Выскочили на улицу и побежали за мужчиной и девушкой. На перекрестке те свернули за угол, но Вилли с Максом скоро добежали до него и снова увидели их, только теперь беглецы удирали врозь.
— Догоняй девку! — крикнул Вильгельм Максу, а сам кинулся за мужчиной.
Прохожих почти не было, и никто не мешал Максу быстро настигать девушку. Зачем он это делал — не задумывался.
Девушка поднырнула под низкий свод кирпичных ворот. Когда и Макс свернул в них, то беглянка виднелась довольно далеко в сумеречной узости двора, который оказался проходным — от улицы до улицы. Макс расстегнул крючки воротника и наподдал ходу, делая двухметровые скачки.
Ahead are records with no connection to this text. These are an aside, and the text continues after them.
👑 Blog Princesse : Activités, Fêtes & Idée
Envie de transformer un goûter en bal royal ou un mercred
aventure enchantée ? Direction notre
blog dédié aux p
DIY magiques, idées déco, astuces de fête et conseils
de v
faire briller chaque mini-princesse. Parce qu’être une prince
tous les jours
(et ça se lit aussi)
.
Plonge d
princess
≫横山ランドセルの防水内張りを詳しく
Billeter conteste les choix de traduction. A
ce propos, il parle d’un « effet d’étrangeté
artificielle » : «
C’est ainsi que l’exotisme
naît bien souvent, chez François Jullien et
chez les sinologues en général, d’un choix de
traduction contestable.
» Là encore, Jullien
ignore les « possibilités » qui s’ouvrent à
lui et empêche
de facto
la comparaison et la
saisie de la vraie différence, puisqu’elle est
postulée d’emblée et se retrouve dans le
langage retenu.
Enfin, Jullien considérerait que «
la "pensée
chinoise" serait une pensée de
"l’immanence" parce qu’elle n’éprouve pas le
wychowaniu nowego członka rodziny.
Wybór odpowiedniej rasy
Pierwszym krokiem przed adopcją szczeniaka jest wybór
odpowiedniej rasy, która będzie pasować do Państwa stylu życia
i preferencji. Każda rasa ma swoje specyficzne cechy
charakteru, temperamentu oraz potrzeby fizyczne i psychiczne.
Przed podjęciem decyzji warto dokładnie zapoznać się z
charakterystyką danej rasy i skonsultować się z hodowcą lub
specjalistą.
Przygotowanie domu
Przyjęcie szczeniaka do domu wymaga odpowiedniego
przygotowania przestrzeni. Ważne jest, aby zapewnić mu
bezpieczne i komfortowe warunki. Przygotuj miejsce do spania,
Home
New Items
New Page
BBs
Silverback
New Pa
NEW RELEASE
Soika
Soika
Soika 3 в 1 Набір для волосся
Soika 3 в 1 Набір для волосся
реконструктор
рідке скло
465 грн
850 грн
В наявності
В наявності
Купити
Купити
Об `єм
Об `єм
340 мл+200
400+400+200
Настиг ее у противоположных ворот.
— Стой! — приказал негромко, хватая за локоть.
Девушка остановилась и спиной притиснулась к стенке.
— Стой, — повторил Макс хрипло, с трудом переводя дыхание.
Для чего повторил, не знал, потому что она не только стояла, она почти падала. Она тряслась, не произнося ни слова, и часто дышала открытым маленьким ртом, в остановившихся глазах Макс увидел ужас обреченного человека.